Succede così che procuratori dettino criteri di preferenza nel trattare i fascicoli, attribuendosi una facoltà di scelta che la legge può al limite attribuire al giudice, ma non al p.m. che esercita l’azione penale obbligatoria. Specularmente accade che sostituti rivendichino determinati fascicoli secondo criteri vincolanti per il procuratore, pretendendo di affermare così un principio di “giudice naturale” che riguarda il giudice, appunto, e non il pubblico ministero. In sostanza, l’unicità delle carriere di magistrati giudicanti ed inquirenti genera una grave confusione di ruoli, mentre il sistema giudiziario li vorrebbe marcatamente diversi, con – volendo banalizzare al massimo – uffici requirenti dove i fascicoli sono assegnati dal “capo” ed uffici giudicanti dove i fascicoli sono assegnati dal “caso”.
La contrapposizione interna alla Procura di Milano è tutta figlia di questa confusione e, oltre a confermare le ragioni della storica battaglia delle Camere Penali per la separazione delle carriere dei magistrati, sembra anche accreditare la famosa battuta di Luciano Violante sulla separazione delle carriere tra giornalisti e pubblici ministeri. I resoconti dei cronisti giudiziari più informati (tanto dei fatti specifici quanto – evidentemente – delle prassi) non hanno mancato di far intuire come lo spostamento dei fascicoli contesi sia stato agevolato dalla fuoriuscita di “indiscrezioni” su organi di stampa (ovviamente, non quelli in cui scrivono i citati cronisti), il che, trattandosi di fascicoli così segreti da stare chiusi in cassaforte, fa intuire un novero molto ristretto di possibili “fonti” della notizia, con buona pace dei soliti rivoltatori di frittate che usano individuarle negli avvocati. La verità è che lo strumento mediatico, in auge nelle indagini preliminari – così per preparare arresti e farli mantenere, come per indurre delazioni e fiaccare resistenze – diventa inevitabilmente di uso comune anche nelle lotte intestine. Allo stesso modo, a ben pensarci, del ricorso all’arma giudiziaria, avvenuto in recenti contrapposizioni tra diverse Procure, ma almeno finora risparmiato a Milano.
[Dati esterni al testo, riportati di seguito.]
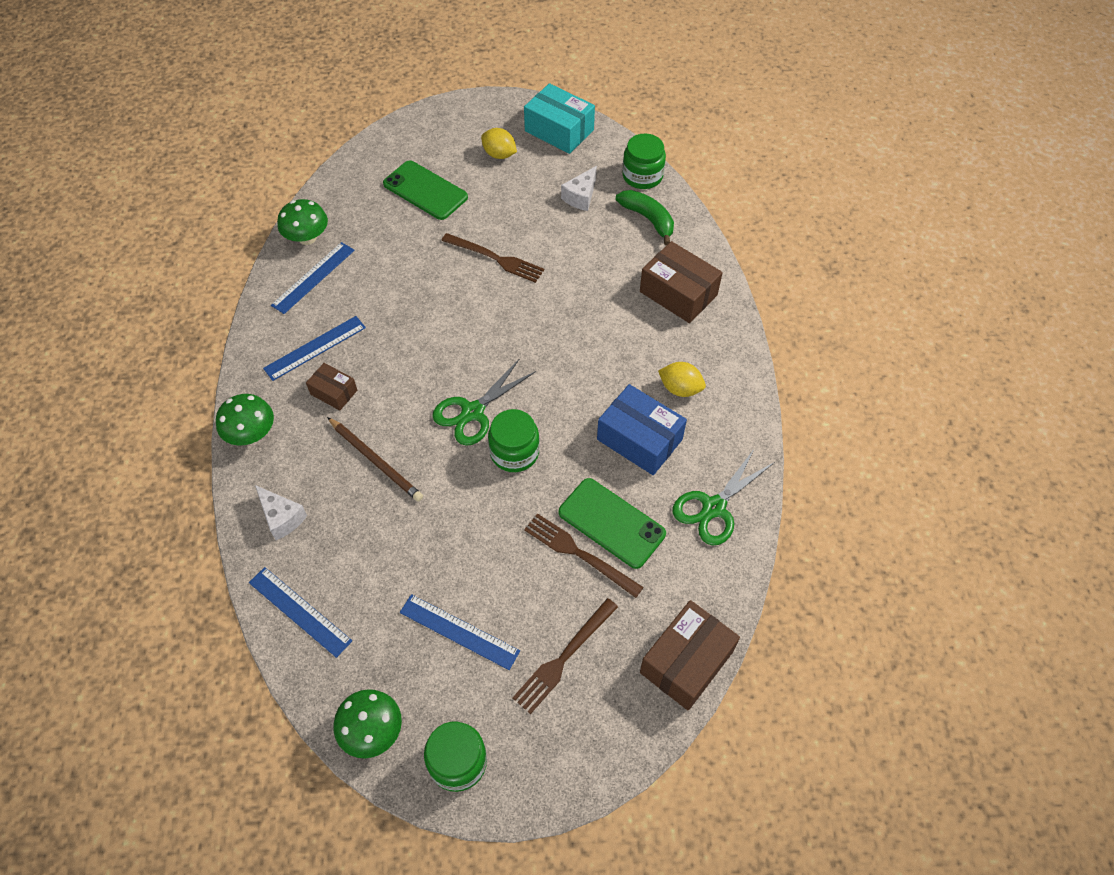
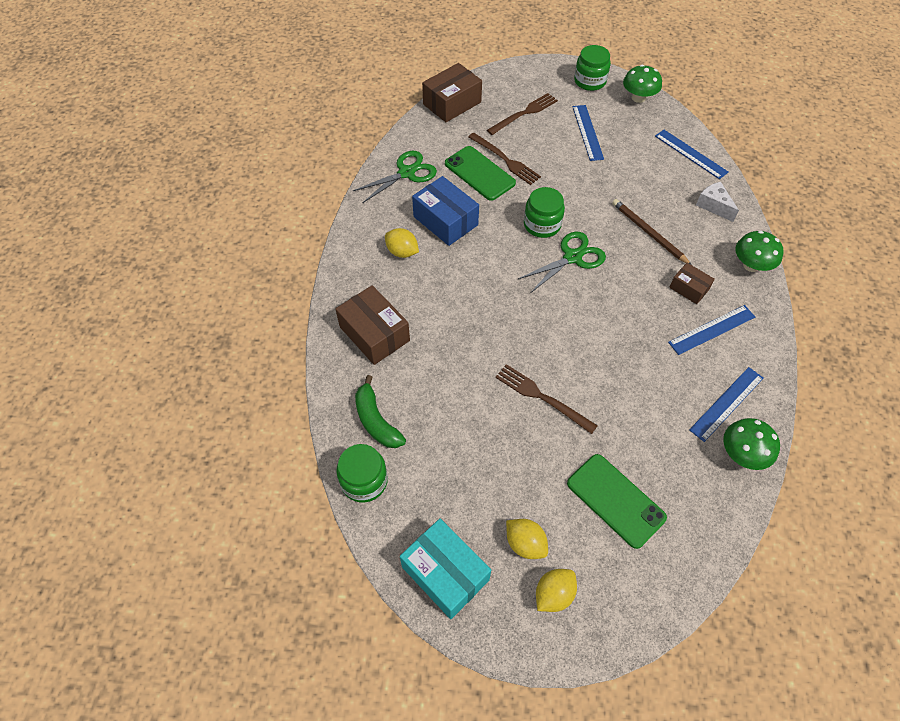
camera: 170 degrees left, 0 degrees up
(459, 631) = (587, 132): blue ruler -> blue ruler turned 45 degrees clockwise
(474, 129) = (553, 594): none -> yellow lemon
(581, 197) = (440, 462): white cheese -> none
Nulla di nuovo sotto il sole: il passato ha visto storie di “corvi”, connaturate ai luoghi di potere, e nelle Procure della Repubblica si esercita quello vero. Infatti, è lì che si decide – senza cambiare i codici – quale reato verrà perseguito e quale no; se chi denuncia una truffa troverà giustizia, o una pressoché automatica richiesta di archiviazione, oppure il suo processo sarà semplicemente lasciato morire (i due terzi del totale delle prescrizioni matura nelle indagini preliminari). E’ lì che si intercetta anche fuori dal consentito, iscrivendo un reato più grave destinato ad essere derubricato, oppure si sceglie il tempo d’iscrizione della notizia di reato senza subire un reale controllo. E’ lì che si soprassiede ad un atto dirompente per la concomitanza d’un cruciale evento politico o economico o, viceversa, lo si accelera per lo stesso identico motivo; che si decide se il poliziotto infiltrato merita l’encomio o l’oltraggio e fin dove il politico può spingersi ad amministrare senza il previo assenso del procuratore.
In definitiva, la vicenda milanese è il naturale portato di un sistema giudiziario che necessita di una urgentissima riforma costituzionale della giustizia. Quella riforma che viene impedita da troppi lustri opponendo i pretesti e le emergenze più varie – dal terrorismo a Berlusconi – ma con l’unico obiettivo di mantenere in vita, nell’Italia democratica e repubblicana, un ordinamento giudiziario, pensato e varato dal regime autoritario dell’Italia fascista.